This universal love for visual media is often inspiring for those who work to produce and release it, but this same affection has also led to a strange obsession with “quality” in OTT video competition. Historically, the idea of the average quality of a video service was always abstracted and thus largely ignored. When consumers bought a Pay-TV subscription, they knew they were getting access to 100+ brands and thousands of programs. Accordingly, households never sat down and asked themselves “what’s the average quality of this subscription?” This didn’t mean these homes liked “paying for” all content they didn’t watch (the average household rarely watched more than 15 networks), but they didn’t judge the value of Pay-TV service based on the average quality of everything it had to offer.

This isn’t true for SVOD services. The press, Wall Street and consumers can’t help from talking about the “average quality” of Netflix, or Hulu, or HBO, and what that means competitively for these services. This fixation is understandable, but it’s also foolish because “Quality” doesn’t matter. That’s not exactly true – it does, in a sense, matter – but just not really in a way that’s objectively and externally observable, significant or intuitive.

To this end, there are three core issues affecting the idea of “quality” in the OTT era. The first concerns its role, the second focuses on how it’s assessed, and the third is its implication on strategy.

 

What do we want? Quality! When do we want it? Sometimes!

The most important place to start when considering quality is TV’s “job to be done”. The average American watches nearly five and a half hours of TV per day – or nearly one-third of their waking life. When this fact is reported, few believe it could be possible. But it’s possible for the very reason TV’s “job to be done” is misunderstood. Less than half of daily TV time is spent on the living room couch in front of the TV, let alone alongside loved ones. It’s instead spent while cooking dinner, running on a treadmill, tidying up, playing bridge or attending to a crying infant. Here, TV is background entertainment; it’s mostly just helping to pass the time. And even when “dedicated” TV time occurs, its purpose is often to help an audience member relax and unwind after a long day or week. They didn’t turn on the TV to be challenged by it, but to be indulged. Put another way, most TV consumption is actually not “lean back”, it’s “lean out”.

Accordingly, there’s a large disconnect between the press’ focus on creative achievement and audience preferences. The vast majority of consumers don’t want The Crown or Mad Men or Game of Thrones most of the time. To point, close to two-thirds of all primetime TV viewership is unscripted content like Duck Dynasty and The Masked Singer. Not only are these titles not Emmy winners, they’re not even potential nominees.

= What is needed =
Please state how much TV the average American watches per day, according to the excerpt on quality in streaming video.

= Provided data =
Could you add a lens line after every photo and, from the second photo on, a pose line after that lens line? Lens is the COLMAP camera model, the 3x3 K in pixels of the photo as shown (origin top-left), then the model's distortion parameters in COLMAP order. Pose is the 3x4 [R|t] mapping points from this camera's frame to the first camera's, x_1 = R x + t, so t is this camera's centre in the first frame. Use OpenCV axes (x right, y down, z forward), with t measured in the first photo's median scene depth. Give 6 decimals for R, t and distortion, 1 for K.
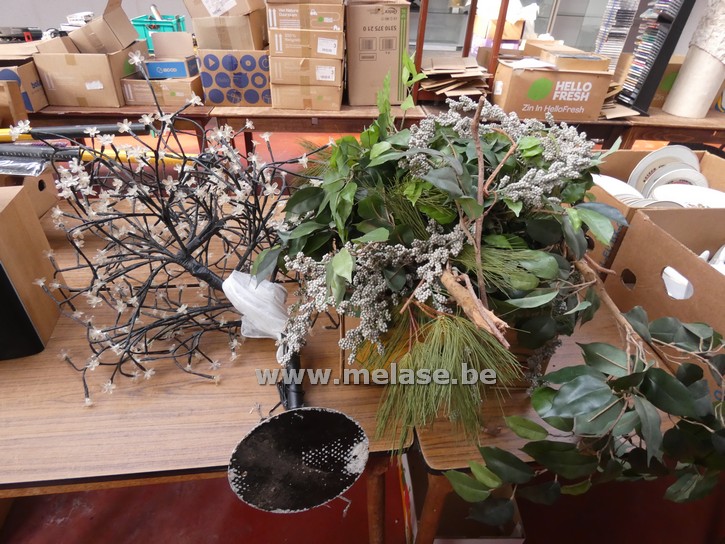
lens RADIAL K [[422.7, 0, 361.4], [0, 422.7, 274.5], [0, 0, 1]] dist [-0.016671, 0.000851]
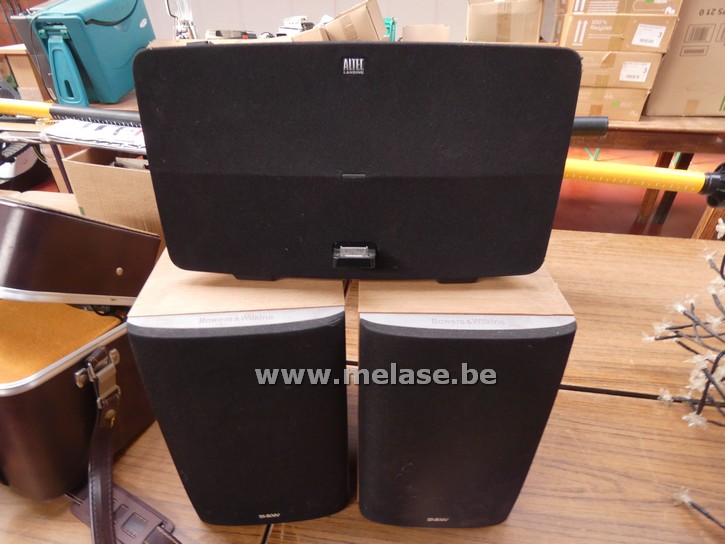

= Solution for this exercise =
Nearly five and a half hours per day.